═══ Excerpted data ═══
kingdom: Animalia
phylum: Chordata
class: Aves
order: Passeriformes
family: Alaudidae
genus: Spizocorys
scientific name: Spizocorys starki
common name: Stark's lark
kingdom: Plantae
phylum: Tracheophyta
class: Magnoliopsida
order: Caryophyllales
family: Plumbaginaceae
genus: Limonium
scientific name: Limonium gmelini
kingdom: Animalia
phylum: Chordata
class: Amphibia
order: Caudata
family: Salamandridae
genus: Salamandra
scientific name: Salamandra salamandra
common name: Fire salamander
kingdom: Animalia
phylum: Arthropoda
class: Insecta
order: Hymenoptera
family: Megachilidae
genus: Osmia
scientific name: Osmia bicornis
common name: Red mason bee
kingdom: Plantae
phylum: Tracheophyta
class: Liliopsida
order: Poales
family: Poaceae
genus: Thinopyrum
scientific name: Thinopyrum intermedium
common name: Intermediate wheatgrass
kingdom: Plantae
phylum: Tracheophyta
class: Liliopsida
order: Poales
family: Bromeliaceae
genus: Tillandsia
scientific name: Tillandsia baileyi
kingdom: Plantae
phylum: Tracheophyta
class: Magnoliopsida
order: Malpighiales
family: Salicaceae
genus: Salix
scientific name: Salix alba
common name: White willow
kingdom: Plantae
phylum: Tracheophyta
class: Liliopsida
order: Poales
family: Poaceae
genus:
═══
• _What the exercise asks_
Copy only the lines from the start of the records through the line containing "family: Plumbaginaceae", inclusive, changing "common name" to "vernacular name" and leaving everything else as it is.

• _Problem solution_
kingdom: Animalia
phylum: Chordata
class: Aves
order: Passeriformes
family: Alaudidae
genus: Spizocorys
scientific name: Spizocorys starki
vernacular name: Stark's lark
kingdom: Plantae
phylum: Tracheophyta
class: Magnoliopsida
order: Caryophyllales
family: Plumbaginaceae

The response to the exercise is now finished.